The holidays came and went faster than usual, so fast that a number of key decorations never made it out of the garage or shopping bags. Oh well. I've spent a week surrounded by family and, frankly (and with some feelings of guilt) look forward to having the place more to myself starting tomorrow. Two of three "distractions" will be returning to work. The third distraction is grounded and will likely avoid me at all costs while sulking in his room. He is getting dangerously close to having the oft threatened photo of him on his training "throne" sporting the sombrero show up on my blog.

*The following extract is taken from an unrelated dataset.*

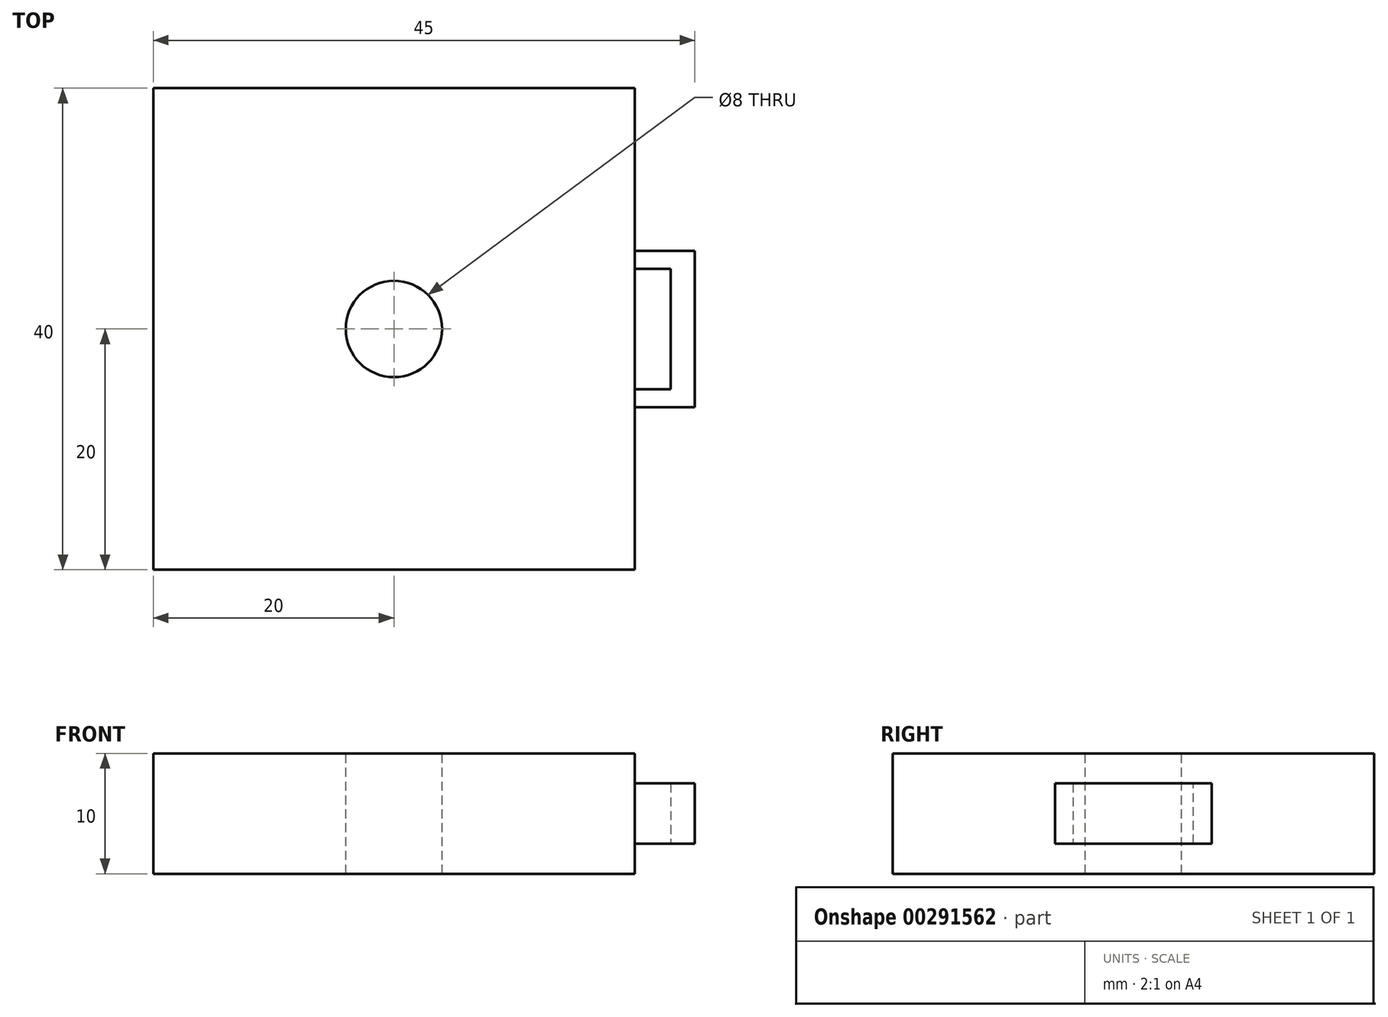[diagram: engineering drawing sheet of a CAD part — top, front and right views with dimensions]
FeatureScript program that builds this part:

In our excitement to find the most perfect tree this year, we failed to notice that the trunk of the tree we selected was gigantic. We are such city slickers. It was so gigantic that my husband had to abandon all efforts to ram it into our existing tree stand and hazard the crowded shops on Thanksgiving weekend to buy a new stand that would accommodate such a beastly trunk. While he found one that just barely contained this monstrosity, in our haste to get it into water, we failed to trim the bottom off and it appears that the sap sealed the trunk completely and totally. By day three, we noticed the water level was not diminishing in the stand. This was a bad sign. The tree's branches pointed south by Christmas day, the branches a decidedly drab shade closer to gray then green, the needles drier than the Sahara and quite the fire hazard.
The holidays are incomplete without a bit of drama and excitement. While on the phone with a family member exchanging belated Christmas greetings, I noticed an immediate and alarming whiff of ozone and burning rubber. In a panic, I ran around the room looking for the source. I spotted the receiver for the wireless remote controlled turner-on-of-Christmas tree lights my tech-loving husband was so excited to have acquired, blackened from an obvious surge of power or just flat out faulty outlet. Thank goodness we were home! I yanked it out and life with the Christmas tree lights was over for the year on December 28th. Alas, we had to go to Plan B when friends came to dinner for a late holiday celebration and gift exchange. This is our substitute Christmas tree.
Yesterday while I was in the garage wrapping the last of the holiday gifts for a said belated exchange, I unrolled some gift wrap only to discover a HUGE spider. That would be huge in the sense that I'm not particularly frightened by spiders (unless it just flat out plops on me from the ceiling when I'm not looking), so you know it was really HUGE. I flung the roll aside and noticed in dismay that I'd tossed this undersized tarantula right into a pile of poly fiberfill stuffing. Whoops. The issue stressing me out remains - how do I move the fairly new and beloved (aka expensive) printer and scanner to the garage and keep out the spiders and other damaging critters and varmints without shrink wrapping them both (the equipment, not the varmints)? My book shelf is still in my daughter's room/former studio, and when I look at it, all I see is cricket food. The garage is now nicely finished with a terrific steel back door, but there's still sneaking-in room around the edges of the big front door for those little buggers to get in. I feel like I need one of those sci-fi clean rooms so I don't feel that I have to shake everything out before I use it. Suggestions are welcome!!!
This week I really need to get a rug for the studio. I think I'm doing about 20 mph on the chair when I roll it, the speed quite unintentional. There are no brakes on it and heaven knows the cement floor isn't exactly level. The thrill is gone and I need to temper the zooming before I crash and burn.
Now I know I have incomplete bird wings around here somewhere. Maybe I have time to sneak out there and mess with those sticky bird legs again and try to turn them into an actual bird before 2013 rolls around. No pun intended.